The Law Commission’s final report delves into various aspects of digital assets and presents key findings and recommendations. Some of the notable highlights include:
- Introducing a third category of property: While it is recognised that cryptoassets and some other forms of digital asset have all of the legal characteristics of property they are not things “in possession” or things “in action” on account of their virtual status. Although concluding that the common law is flexible enough to recognise a distinct category of personal property relating to digital assets, the Law Commission proposes a third category of property is set out in legislation to confirm a digital asset has property rights despite being neither a chose in possession or a chose in action.
- Coordinated guidance on digital assets: The report emphasizes the importance of clear and adaptable regulations to foster innovation while addressing potential risks associated with digital assets. It recommends that the Government organise a panel of industry-specific technical experts, legal practitioners, academics, and judges to provide non-binding guidance on the issues of control of different types of digital assets, ensuring compliance with existing laws and regulations.
- Amendments to FCARs: The Law Commission recommends statutory amendments to clarify whether certain digital assets fall under the Financial Collateral Arrangements (No 2) Regulation 2003 (2003/3226) and if so under which holding arrangements.

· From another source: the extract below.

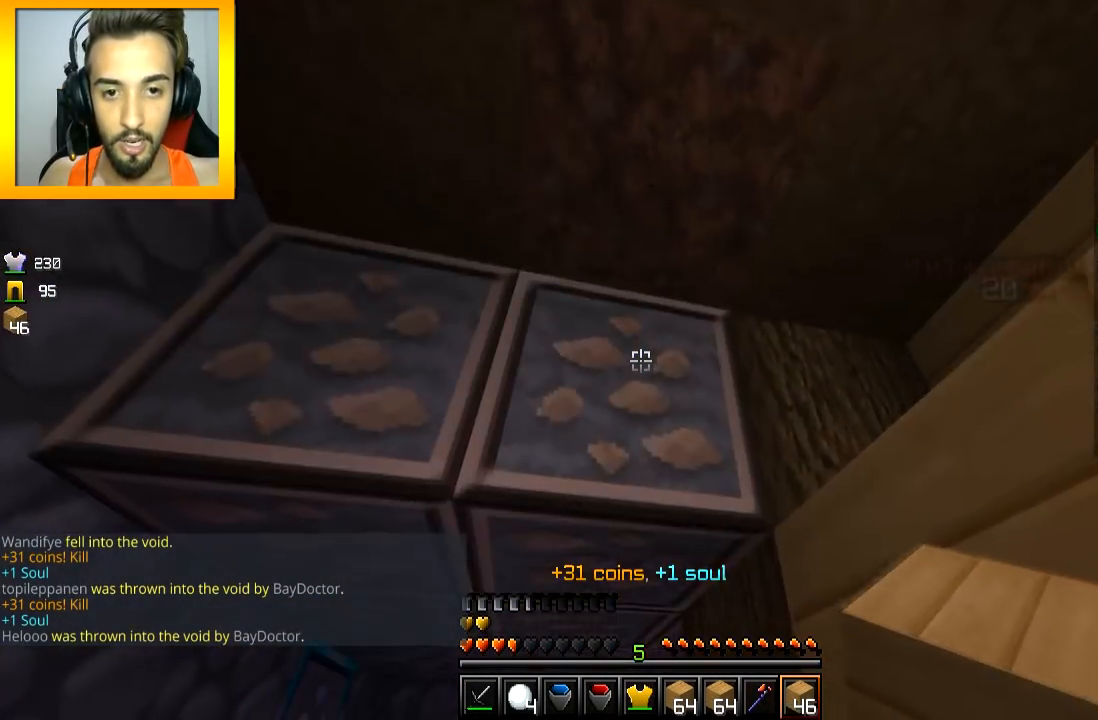
{"keys": ["a"], "mouse": [], "events": [[17, "a", "up"], [501, "a", "down"]]}
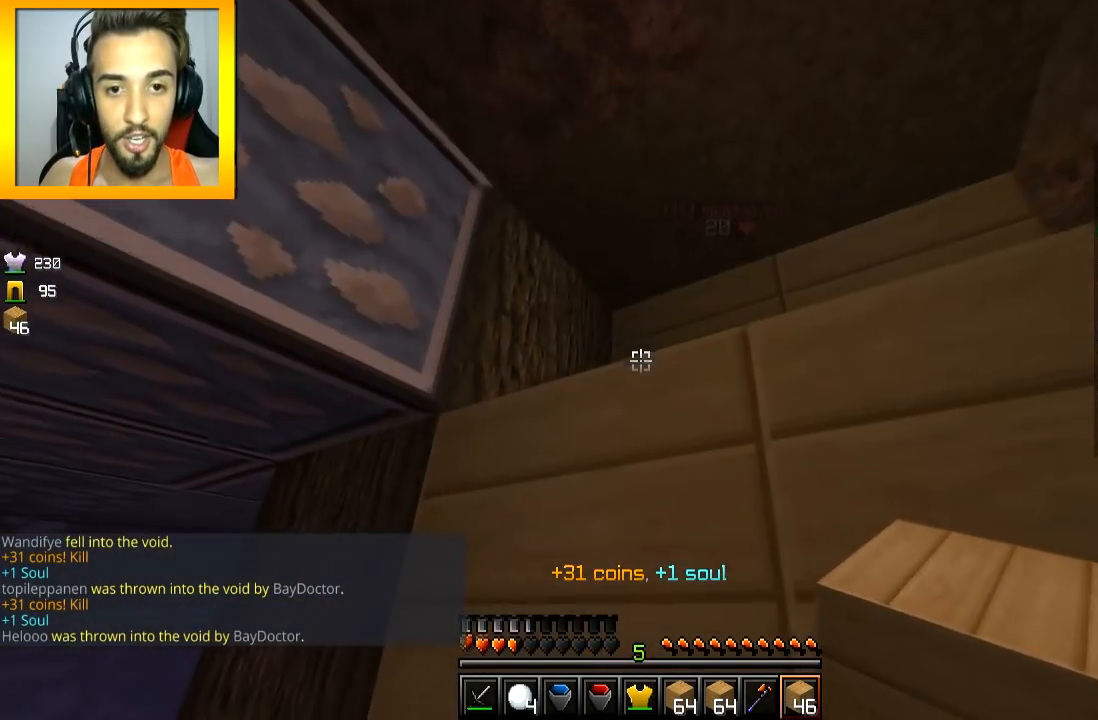
{"keys": ["a", "s"], "mouse": [], "events": [[200, "s", "down"]]}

- Collateral arrangements: The Government should set up a multi-disciplinary project to design a bespoke statutory legal framework that better facilitates the entering into, operation and enforcement of crypto-token and cryoptoasset collateral arrangements.
The Law Commission’s final report on digital assets serves as a significant milestone towards shaping the legal and regulatory landscape for this emerging asset class.
As the digital asset ecosystem continues to evolve, it is essential for lawmakers, regulators, and industry stakeholders to work together to ensure a balanced and conducive legal framework, which is largely what the Law Commission’s report is recommending. By doing so they may be paving the way for a more secure and efficient digital economy and towards making the UK a global hub for cryptoasset technology and investment, in keeping with the Government’s ambitions. For now though it rests upon the Government to decide if any recommendations will be taken forward.